Your assignment. Present the text lines of the items below as a Markdown table with the columns "Row" and "Line", numbering the rows and omitting blank lines and the pictures.

Dataset items.

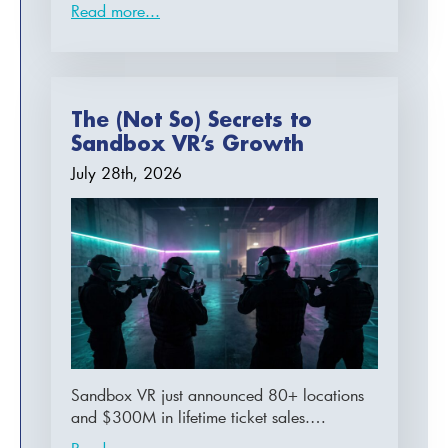
Read more...
The (Not So) Secrets to
Sandbox VR’s Growth
July 28th, 2026
Sandbox VR just announced 80+ locations
and $300M in lifetime ticket sales.…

Solved exercise.
| Row | Line |
|---|---|
| 1 | Read more... |
| 2 | The (Not So) Secrets to |
| 3 | Sandbox VR’s Growth |
| 4 | July 28th, 2026 |
| 5 | Sandbox VR just announced 80+ locations |
| 6 | and $300M in lifetime ticket sales.… |